2. ## Re: decomposition of a module

First off, if $x \in K$, then $f(x) = 0$, so $x \in ker(f)$. So $K$, if it exists, is a subset of $ker(f)$. So, it definitely feels like $K = ker(f)$ is the right choice. As for the rest, there is an isomorphism theorem for modules that is much like the ring and group isomorphism theorems.

It basically says that $im(f) \cong M/ker(f)$. Since $im(f) = R$ you have that $im(f) = R \cong M/ker(f)$. Now, you are right that $M/ker(f)$ does not reside within $M$ so maybe you can try to find a submodule $L$ of $M$ that is isomorphic to $M/ker(f)$ and then show that $M = K \oplus L$. From there it'll follow that $f|_L : L \to R$ is indeed an isomorphism.

3. ## Re: decomposition of a module

So I need $g:M\rightarrow{M}$ with kernel $K=ker{f}$. Then the image will be a submodule of $M$ isomorphic to $M/K$.

I think I can fix $m_0$ in $f^{-1}(1)$ and make $g(m)=f(m)m_0$ for all $m\in{M}$. The kernel will be the same as the kernel of $f$, so that works.

Fix $m_0\in{f^{-1}(1)}$, which is not empty since $f(M)=R$. Let $g:M\rightarrow{M}$ be given by $g(m)=f(m)m_0$ for all $m\in{M}$. This map is a module homomorphism since:
$g(rm)=f(rm)m_0=rf(m)m_0=rg(m)$ and
$g(m+n)=f(m+n)m_0=(f(m)+f(n))m_0$ $=f(m)m_0+f(n)m_0=g(m)+g(n)$.
Let $L=g(M)$ be the image of this map and $K=ker(g)$ be the kernel.

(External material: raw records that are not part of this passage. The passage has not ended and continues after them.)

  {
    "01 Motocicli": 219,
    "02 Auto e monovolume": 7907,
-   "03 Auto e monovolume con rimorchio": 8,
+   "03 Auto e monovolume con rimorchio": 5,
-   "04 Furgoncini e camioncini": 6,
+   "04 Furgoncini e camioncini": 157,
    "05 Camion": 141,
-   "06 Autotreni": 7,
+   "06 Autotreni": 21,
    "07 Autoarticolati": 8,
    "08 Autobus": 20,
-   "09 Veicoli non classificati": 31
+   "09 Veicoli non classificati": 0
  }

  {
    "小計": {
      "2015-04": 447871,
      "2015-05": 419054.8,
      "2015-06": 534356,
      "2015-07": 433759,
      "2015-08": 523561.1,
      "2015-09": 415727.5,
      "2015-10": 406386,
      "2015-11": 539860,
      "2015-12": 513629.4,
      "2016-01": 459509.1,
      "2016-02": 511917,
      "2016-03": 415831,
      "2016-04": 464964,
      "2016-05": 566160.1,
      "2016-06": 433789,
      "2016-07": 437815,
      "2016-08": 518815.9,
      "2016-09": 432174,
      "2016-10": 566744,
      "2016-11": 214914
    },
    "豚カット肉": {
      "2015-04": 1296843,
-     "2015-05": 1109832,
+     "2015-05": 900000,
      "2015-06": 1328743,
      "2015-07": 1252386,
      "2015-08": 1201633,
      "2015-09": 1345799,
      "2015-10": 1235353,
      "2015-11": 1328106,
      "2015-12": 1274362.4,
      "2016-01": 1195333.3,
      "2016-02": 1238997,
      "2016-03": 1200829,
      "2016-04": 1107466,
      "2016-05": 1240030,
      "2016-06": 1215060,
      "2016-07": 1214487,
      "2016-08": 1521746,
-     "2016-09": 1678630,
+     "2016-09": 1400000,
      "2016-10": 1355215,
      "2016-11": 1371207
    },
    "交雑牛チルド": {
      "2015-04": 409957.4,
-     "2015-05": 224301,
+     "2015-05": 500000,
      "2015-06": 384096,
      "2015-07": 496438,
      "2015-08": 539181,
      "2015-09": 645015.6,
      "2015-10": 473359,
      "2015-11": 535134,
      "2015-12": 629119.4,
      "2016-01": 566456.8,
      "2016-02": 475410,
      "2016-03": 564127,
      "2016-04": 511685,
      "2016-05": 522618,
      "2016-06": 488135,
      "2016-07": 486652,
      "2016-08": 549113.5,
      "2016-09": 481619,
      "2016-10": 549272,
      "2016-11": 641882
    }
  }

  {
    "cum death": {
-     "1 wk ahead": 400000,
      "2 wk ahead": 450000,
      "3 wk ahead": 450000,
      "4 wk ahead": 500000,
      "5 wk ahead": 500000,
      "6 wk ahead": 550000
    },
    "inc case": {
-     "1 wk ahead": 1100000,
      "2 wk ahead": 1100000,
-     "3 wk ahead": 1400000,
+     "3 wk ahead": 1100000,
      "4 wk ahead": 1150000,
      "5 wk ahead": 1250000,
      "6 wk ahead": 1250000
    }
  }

Then I claim that $M=K\oplus{L}$.

Since both $K$ and $L$ are submodules of $M$, $K\oplus{L}\subseteq{M}$. If $m\in{M}$, then it can be represented as $m=(m-g(m))+g(m)$, where $m-g(m)\in{K}$ since $f(m-g(m))=f(m)-f(g(m))=f(m)-f(f(m)m_0)$ $=f(m)-f(m)f(m_0)=f(m)-f(m)=0$, and of course $g(m)\in{L}=g(M)$. So $M\subseteq{K}\oplus{L}$ and by double containment $M={K}\oplus{L}$.

Given $M={K}\oplus{L}$ as described above, $f(K)=0$ since $K$ is the kernel of $f$. If $f(m)=0$ and $m\in{L}$, $m$ is of the form $rm_0$ for some $r\in{R}$, so $0=f(m)=f(rm_0)=rf(m_0)=r$, giving $m=rm_0=0$, so $f|_L$ is injective. And every $r\in{R}$ has a preimage (namely $rm_0$) in $L$, so $f|_L$ is surjective. Therefore $f|_L$ is an isomorphism.

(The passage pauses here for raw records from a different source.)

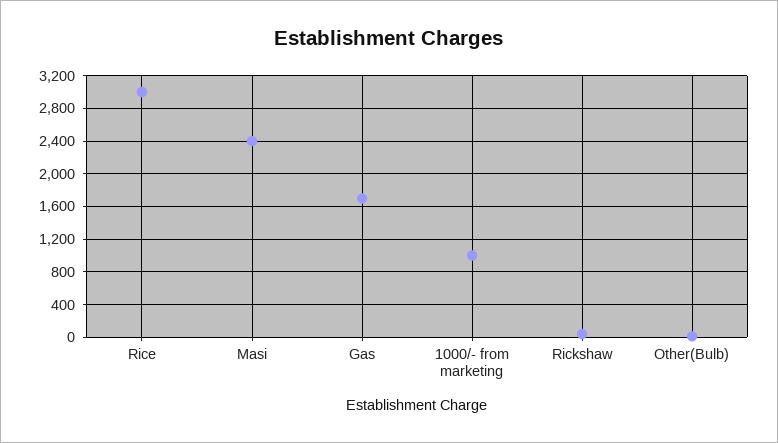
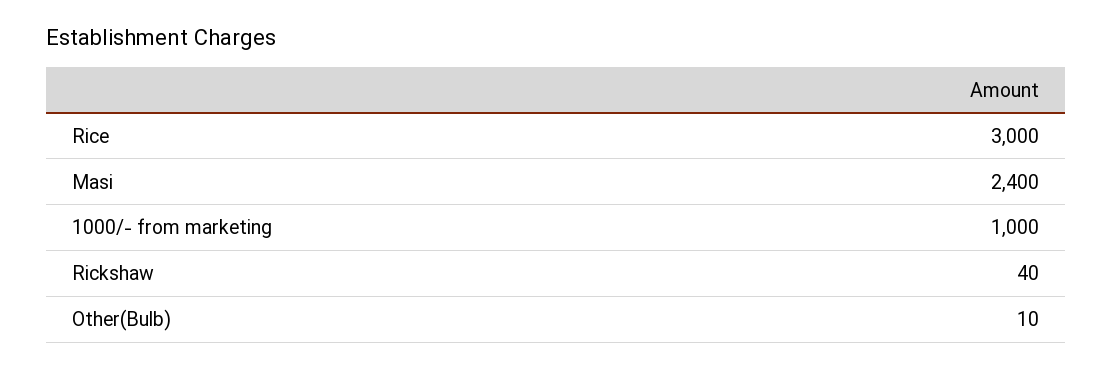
  {
    "Rice": 3000,
    "Masi": 2400,
-   "Gas": 1700,
    "1000/- from marketing": 1000,
    "Rickshaw": 40,
    "Other(Bulb)": 10
  }

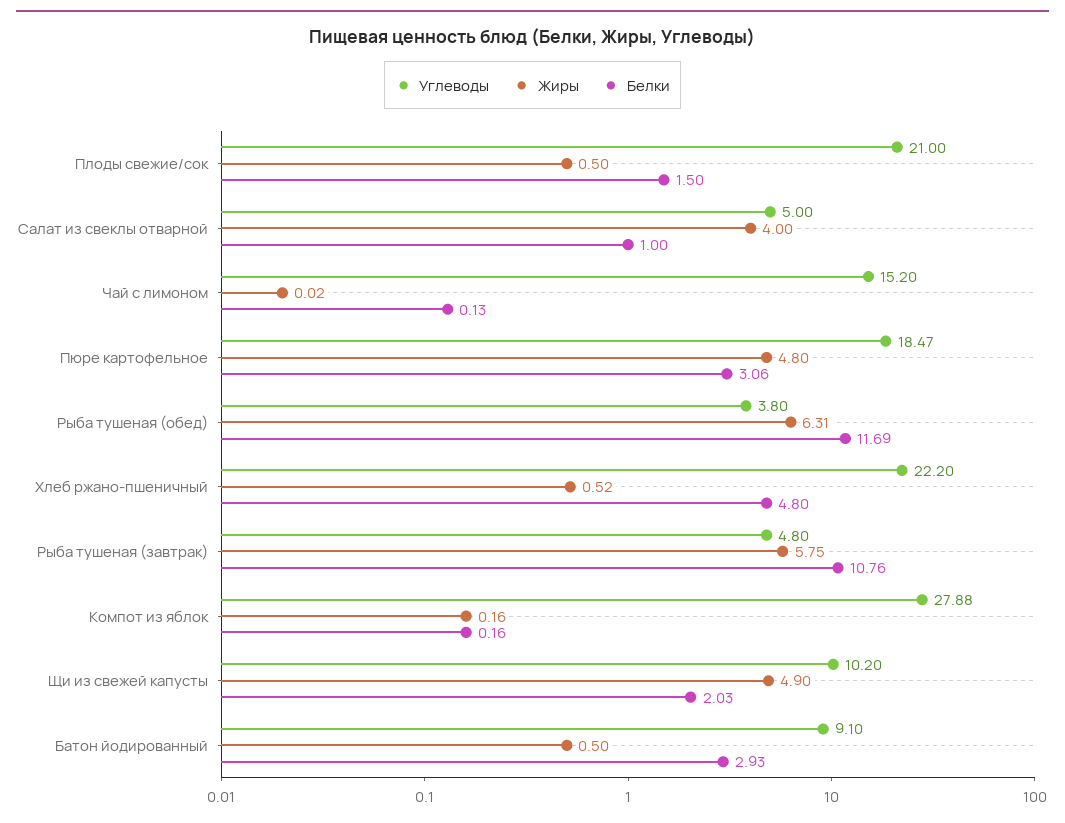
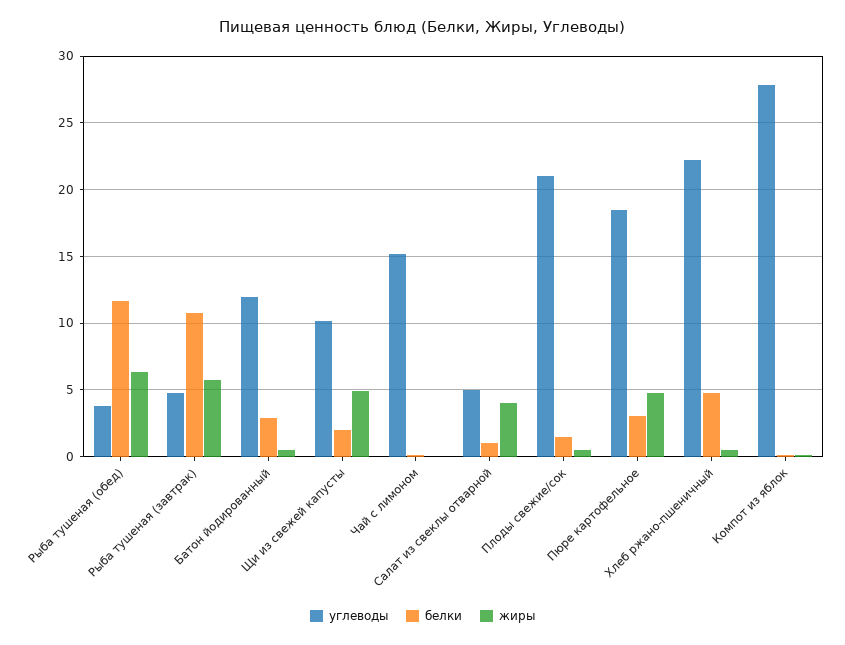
  {
    "Углеводы": {
      "Плоды свежие/сок": 21,
      "Салат из свеклы отварной": 5,
      "Чай с лимоном": 15.2,
      "Пюре картофельное": 18.47,
      "Рыба тушеная (обед)": 3.8,
      "Хлеб ржано-пшеничный": 22.2,
      "Рыба тушеная (завтрак)": 4.8,
      "Компот из яблок": 27.88,
      "Щи из свежей капусты": 10.2,
-     "Батон йодированный": 9.1
+     "Батон йодированный": 12
    },
    "Жиры": {
      "Плоды свежие/сок": 0.5,
      "Салат из свеклы отварной": 4,
      "Чай с лимоном": 0.02,
      "Пюре картофельное": 4.8,
      "Рыба тушеная (обед)": 6.31,
      "Хлеб ржано-пшеничный": 0.52,
      "Рыба тушеная (завтрак)": 5.75,
      "Компот из яблок": 0.16,
      "Щи из свежей капусты": 4.9,
      "Батон йодированный": 0.5
    },
    "Белки": {
      "Плоды свежие/сок": 1.5,
      "Салат из свеклы отварной": 1,
      "Чай с лимоном": 0.13,
      "Пюре картофельное": 3.06,
      "Рыба тушеная (обед)": 11.69,
      "Хлеб ржано-пшеничный": 4.8,
      "Рыба тушеная (завтрак)": 10.76,
      "Компот из яблок": 0.16,
      "Щи из свежей капусты": 2.03,
      "Батон йодированный": 2.93
    }
  }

Thank you for giving me the push I needed.

- Hollywood

4. ## Re: decomposition of a module

What follows is basically identical to your work, except that it avoids your function g. Notice that your $L = g(M)$ is the same as $L = m_0R$, since $f(M) = R$ by assumption.
(One other minor point - the problem said that M is a right R module, but your work treated it as if ti were a left R module. It doesn't make a difference here - you just flip the order in which you need to write those things down, and nothing is really impacted.)

Let $m_0 \in f^{-1}(1)$ (possible since $f$ is surjective). Let $L = m_0R$. Let $K = ker(f)$. Both are submodules of $M$. Let $M' = L + K$, also a submodule.

Let $m \in K \cap L.$ Then $m \in L$ so $\exists r \in R \ni m = m_0r$. Also, $m \in K$, so $f(m) = 0$, so $f(m_0r) = 0$, so $f(m_0)r = 0$, so $1r = 0$, so $r = 0$.

Thus $m \in K \cap L \implies m = m_0(0) = 0$. Thus $M' = K \oplus L$.

To show $M' = M$, let $m \in M$. Note that $m = (m - m_0f(m)) + m_0f(m)$.

Since $f(m - m_0f(m)) = f(m) - f(m_0f(m)) = f(m) - f(m_0)f(m)$,

have $f(m - m_0f(m)) = f(m) - (1)f(m) = 0$, so it follows that $(m - m_0f(m)) \in ker(f) = K$.

Obviously $m_0f(m) \in L$. Thus $m = (m - m_0f(m)) + m_0f(m) \in K + L = M'$. Thus $M \subset M'$. Since $M' \subset M$, have $M' = M$.

Since $m \in L$ means $\exists r \in R \ni m = m_0r$, have that $f|L: L \rightarrow R$ by $f(m) = f(m_0r) = f(m_0)r = 1r = r$.

Thus $ker(f|L) = \{m_0r \in L | f(m_0r) = 0 \} = \{m_0r \in L | r = 0 \} = \{ 0 \}$. Also, $Im( f|L ) = R$, since if $r \in R$, then $(f|L)(m_0r) = r$.

Thus $f|L$ is an isomorphism.

Have shown that $\exists K, L$ submodules of $M \ni M = K \oplus L$, and $f|K \equiv 0$, and $f|L$ is an isomorphism onto $R$.